Scanning the entries below, copy every line that contains the word "palavik".

Collected data entries:
________________________________________
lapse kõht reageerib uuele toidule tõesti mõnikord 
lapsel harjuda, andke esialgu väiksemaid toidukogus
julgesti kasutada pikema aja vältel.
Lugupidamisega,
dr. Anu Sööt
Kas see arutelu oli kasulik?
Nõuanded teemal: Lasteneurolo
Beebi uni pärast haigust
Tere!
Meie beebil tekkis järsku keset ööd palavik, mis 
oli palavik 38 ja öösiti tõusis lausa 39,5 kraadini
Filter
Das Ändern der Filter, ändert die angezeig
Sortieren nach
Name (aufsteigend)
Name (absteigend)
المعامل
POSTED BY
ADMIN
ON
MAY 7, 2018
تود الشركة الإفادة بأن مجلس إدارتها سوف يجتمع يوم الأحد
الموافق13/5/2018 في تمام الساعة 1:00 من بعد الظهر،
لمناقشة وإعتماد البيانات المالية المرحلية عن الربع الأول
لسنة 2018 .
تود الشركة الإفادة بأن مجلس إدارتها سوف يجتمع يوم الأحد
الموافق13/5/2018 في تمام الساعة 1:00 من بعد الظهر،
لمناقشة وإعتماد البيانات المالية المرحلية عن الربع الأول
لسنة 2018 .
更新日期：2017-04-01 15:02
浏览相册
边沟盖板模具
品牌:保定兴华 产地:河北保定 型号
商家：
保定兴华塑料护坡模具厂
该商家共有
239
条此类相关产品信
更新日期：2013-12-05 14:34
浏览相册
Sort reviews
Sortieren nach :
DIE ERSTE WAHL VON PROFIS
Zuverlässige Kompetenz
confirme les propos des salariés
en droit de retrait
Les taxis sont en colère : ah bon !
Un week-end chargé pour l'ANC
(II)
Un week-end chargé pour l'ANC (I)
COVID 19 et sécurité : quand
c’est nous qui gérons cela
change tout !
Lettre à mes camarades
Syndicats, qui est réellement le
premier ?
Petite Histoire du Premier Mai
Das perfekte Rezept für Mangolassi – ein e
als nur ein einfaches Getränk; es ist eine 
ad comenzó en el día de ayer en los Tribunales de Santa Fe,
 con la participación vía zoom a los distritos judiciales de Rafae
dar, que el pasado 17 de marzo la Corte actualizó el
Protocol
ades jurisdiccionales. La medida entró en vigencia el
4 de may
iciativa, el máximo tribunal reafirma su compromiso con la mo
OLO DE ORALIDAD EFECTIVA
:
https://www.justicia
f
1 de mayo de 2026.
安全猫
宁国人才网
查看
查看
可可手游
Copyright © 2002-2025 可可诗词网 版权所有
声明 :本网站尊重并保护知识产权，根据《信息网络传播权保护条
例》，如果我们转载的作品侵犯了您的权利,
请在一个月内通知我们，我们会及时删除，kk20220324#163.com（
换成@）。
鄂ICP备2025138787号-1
________________________________________
| PROBLEM SOLUTION |
Meie beebil tekkis järsku keset ööd palavik, mis 
oli palavik 38 ja öösiti tõusis lausa 39,5 kraadini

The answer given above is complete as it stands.